YOUR TASK
Type out the entries below again, character for character.

GIVEN RECORDS Start Marker

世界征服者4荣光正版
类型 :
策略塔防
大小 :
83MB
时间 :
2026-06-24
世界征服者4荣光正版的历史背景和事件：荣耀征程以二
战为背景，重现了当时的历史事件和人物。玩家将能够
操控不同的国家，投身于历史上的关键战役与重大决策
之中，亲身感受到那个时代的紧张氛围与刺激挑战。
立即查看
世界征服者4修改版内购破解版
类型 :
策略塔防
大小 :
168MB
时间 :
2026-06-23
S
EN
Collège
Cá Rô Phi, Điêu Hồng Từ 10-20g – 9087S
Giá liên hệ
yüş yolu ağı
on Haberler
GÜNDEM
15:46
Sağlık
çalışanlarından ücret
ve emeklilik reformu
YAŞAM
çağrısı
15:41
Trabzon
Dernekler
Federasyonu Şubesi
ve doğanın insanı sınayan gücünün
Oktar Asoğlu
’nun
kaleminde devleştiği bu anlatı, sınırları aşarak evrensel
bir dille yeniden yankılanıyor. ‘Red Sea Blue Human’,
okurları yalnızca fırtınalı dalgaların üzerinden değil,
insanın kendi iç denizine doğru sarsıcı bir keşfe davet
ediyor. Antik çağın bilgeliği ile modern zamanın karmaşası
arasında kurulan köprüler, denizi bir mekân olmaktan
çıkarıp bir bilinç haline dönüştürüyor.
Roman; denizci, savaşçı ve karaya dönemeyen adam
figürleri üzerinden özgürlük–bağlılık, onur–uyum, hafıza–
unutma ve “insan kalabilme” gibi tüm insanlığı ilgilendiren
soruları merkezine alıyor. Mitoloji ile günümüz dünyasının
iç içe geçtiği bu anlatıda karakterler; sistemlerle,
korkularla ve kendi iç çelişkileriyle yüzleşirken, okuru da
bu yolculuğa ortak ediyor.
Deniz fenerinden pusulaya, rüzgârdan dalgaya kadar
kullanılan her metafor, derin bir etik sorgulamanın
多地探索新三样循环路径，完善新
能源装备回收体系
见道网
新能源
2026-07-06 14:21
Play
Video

GIVEN RECORDS End Marker

SOLUTION BELOW
世界征服者4荣光正版
类型 :
策略塔防
大小 :
83MB
时间 :
2026-06-24
世界征服者4荣光正版的历史背景和事件：荣耀征程以二
战为背景，重现了当时的历史事件和人物。玩家将能够
操控不同的国家，投身于历史上的关键战役与重大决策
之中，亲身感受到那个时代的紧张氛围与刺激挑战。
立即查看
世界征服者4修改版内购破解版
类型 :
策略塔防
大小 :
168MB
时间 :
2026-06-23
S
EN
Collège
Cá Rô Phi, Điêu Hồng Từ 10-20g – 9087S
Giá liên hệ
yüş yolu ağı
on Haberler
GÜNDEM
15:46
Sağlık
çalışanlarından ücret
ve emeklilik reformu
YAŞAM
çağrısı
15:41
Trabzon
Dernekler
Federasyonu Şubesi
ve doğanın insanı sınayan gücünün
Oktar Asoğlu
’nun
kaleminde devleştiği bu anlatı, sınırları aşarak evrensel
bir dille yeniden yankılanıyor. ‘Red Sea Blue Human’,
okurları yalnızca fırtınalı dalgaların üzerinden değil,
insanın kendi iç denizine doğru sarsıcı bir keşfe davet
ediyor. Antik çağın bilgeliği ile modern zamanın karmaşası
arasında kurulan köprüler, denizi bir mekân olmaktan
çıkarıp bir bilinç haline dönüştürüyor.
Roman; denizci, savaşçı ve karaya dönemeyen adam
figürleri üzerinden özgürlük–bağlılık, onur–uyum, hafıza–
unutma ve “insan kalabilme” gibi tüm insanlığı ilgilendiren
soruları merkezine alıyor. Mitoloji ile günümüz dünyasının
iç içe geçtiği bu anlatıda karakterler; sistemlerle,
korkularla ve kendi iç çelişkileriyle yüzleşirken, okuru da
bu yolculuğa ortak ediyor.
Deniz fenerinden pusulaya, rüzgârdan dalgaya kadar
kullanılan her metafor, derin bir etik sorgulamanın
多地探索新三样循环路径，完善新
能源装备回收体系
见道网
新能源
2026-07-06 14:21
Play
Video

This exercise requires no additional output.